La maison individuelle à Nantes, entre recul des ventes et forte demande

30 % de ventes en moins, une demande qui ne faiblit pas, et des professionnels sur la corde raide : la maison individuelle à Nantes traverse une zone de turbulence rarement vue ces dernières années. Les chiffres, sans appel, racontent une histoire où l’offre peine à suivre, tandis que les besoins en logement restent vifs.

Chute importante des ventes

En 2022, les ventes de maisons individuelles en Loire-Atlantique ont connu une dégringolade impressionnante : -30 %, selon l’observatoire Markemétron. Ce recul ne se limite pas à la région nantaise ; il reflète un mouvement national où seules 95 000 maisons ont trouvé preneur, bien loin des 140 000 espérées. Ce constat, Julien Depreux, président du pôle habitat à la Fédération française du bâtiment (FFB) de Loire-Atlantique, le décrit sans détour : le secteur est en crise, et ses conséquences s’annoncent lourdes. Pour lui, il devient urgent d’ouvrir le débat sur des solutions concrètes pour enrayer cette spirale négative.

Impact de la crise économique et règles environnementales contraignantes

La situation économique, déjà tendue, a été aggravée par une série de coups durs. En tête, la crise mondiale de l’approvisionnement en matières premières.

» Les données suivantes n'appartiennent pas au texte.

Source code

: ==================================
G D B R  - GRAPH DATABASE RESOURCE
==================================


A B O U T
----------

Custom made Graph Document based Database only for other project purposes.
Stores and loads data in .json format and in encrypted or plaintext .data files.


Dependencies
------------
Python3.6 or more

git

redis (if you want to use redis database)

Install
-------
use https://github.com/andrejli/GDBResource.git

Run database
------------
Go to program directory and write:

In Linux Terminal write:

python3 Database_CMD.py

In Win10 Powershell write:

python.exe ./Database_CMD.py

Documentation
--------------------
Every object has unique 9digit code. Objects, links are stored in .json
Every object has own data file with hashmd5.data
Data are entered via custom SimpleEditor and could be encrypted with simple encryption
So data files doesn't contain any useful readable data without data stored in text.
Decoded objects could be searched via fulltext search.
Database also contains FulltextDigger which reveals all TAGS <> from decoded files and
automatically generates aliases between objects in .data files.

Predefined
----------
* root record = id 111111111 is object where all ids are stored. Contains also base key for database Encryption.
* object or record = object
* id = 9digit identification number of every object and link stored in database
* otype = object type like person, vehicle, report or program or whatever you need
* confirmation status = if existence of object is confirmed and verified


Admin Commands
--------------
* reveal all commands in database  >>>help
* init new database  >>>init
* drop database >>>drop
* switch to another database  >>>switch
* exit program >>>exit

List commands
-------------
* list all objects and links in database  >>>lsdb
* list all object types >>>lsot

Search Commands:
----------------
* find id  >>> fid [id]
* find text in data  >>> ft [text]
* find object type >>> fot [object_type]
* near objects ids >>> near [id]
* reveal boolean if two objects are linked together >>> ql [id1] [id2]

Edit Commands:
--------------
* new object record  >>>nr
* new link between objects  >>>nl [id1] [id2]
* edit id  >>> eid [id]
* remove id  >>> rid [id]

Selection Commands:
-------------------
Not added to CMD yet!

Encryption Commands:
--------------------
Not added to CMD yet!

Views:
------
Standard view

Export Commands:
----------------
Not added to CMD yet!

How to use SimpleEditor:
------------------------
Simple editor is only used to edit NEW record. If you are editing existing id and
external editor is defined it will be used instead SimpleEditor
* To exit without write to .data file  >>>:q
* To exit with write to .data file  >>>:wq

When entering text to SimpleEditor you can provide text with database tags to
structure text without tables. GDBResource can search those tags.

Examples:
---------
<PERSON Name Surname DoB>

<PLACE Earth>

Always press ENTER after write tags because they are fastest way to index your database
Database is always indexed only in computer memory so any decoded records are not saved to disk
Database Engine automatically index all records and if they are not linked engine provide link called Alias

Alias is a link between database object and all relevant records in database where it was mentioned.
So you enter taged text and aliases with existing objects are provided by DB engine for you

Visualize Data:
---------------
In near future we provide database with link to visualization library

Les constructeurs ont vu les prix s’envoler, parfois de 25 %, alors que les matériaux, briques, tuiles, carrelages, devenaient plus rares et que l’énergie pour les produire pesait lourd sur la facture. À ce contexte tendu s’ajoute l’application de la réglementation environnementale RE2020, qui vise à renforcer les exigences écologiques du secteur. Cette nouvelle règle a posé son lot de contraintes, alourdissant encore la tâche des professionnels du bâtiment.

Adaptation des constructeurs face à des conditions d’acquisition de plus en plus complexes

Dans ce climat, acheter une maison neuve à Nantes est devenu un véritable parcours du combattant. Les taux d’emprunt remontent, les banques se montrent bien plus sélectives sur l’octroi de crédits immobiliers : la porte d’entrée à la propriété se referme pour bon nombre de candidats, en particulier pour les primo-accédants. Les constructeurs, eux, ont dû revoir leur copie pour continuer à exister. Julien Depreux l’affirme : élargir la gamme de produits devient vital. Certaines entreprises, à l’image de Depreux constructions, ont misé sur le sur-mesure et le haut de gamme. Mais cette stratégie a un revers : le prix moyen d’une maison a bondi de 220 000 € à 275 000 € en un an. Résultat, si le secteur parvient à répondre à une clientèle exigeante, il laisse sur le bord de la route ceux qui rêvaient d’un premier achat.

Les mesures du Zan en cause aussi

Autre facteur de blocage, le Zan, Zéro Artificialisation Nette, bouleverse la donne. L’objectif est clair : réduire de moitié le rythme d’artificialisation des sols d’ici 2030. Ambitieux, certes, mais les contraintes imposées sont jugées particulièrement rudes par les professionnels. Julien Depreux ne cache pas son inquiétude : le Zan limite drastiquement la possibilité de bâtir, notamment sur des terrains diffus hors lotissements, parfois en deuxième rideau. Or, ces parcelles représentent jusqu’à la moitié du foncier exploité par certains constructeurs, qui se retrouvent désormais dans l’impossibilité de les valoriser.

Face à ces défis, les perspectives pour la maison individuelle à Nantes restent floues. Les projections de la Dréal sur les permis de construire annoncent déjà une nouvelle baisse pour 2023. Beaucoup s’attendent à une année encore plus tendue. Pourtant, la crise peut aussi être un point de bascule. Miser sur des constructions écologiques, inventer des modèles sur mesure, viser l’excellence architecturale : ces voies permettent d’imaginer un secteur qui se réinvente, en phase avec les besoins et les contraintes d’aujourd’hui. La maison individuelle à Nantes n’a pas dit son dernier mot : entre incertitudes et nouveaux horizons, le secteur pourrait bien surprendre ceux qui le croyaient à bout de souffle.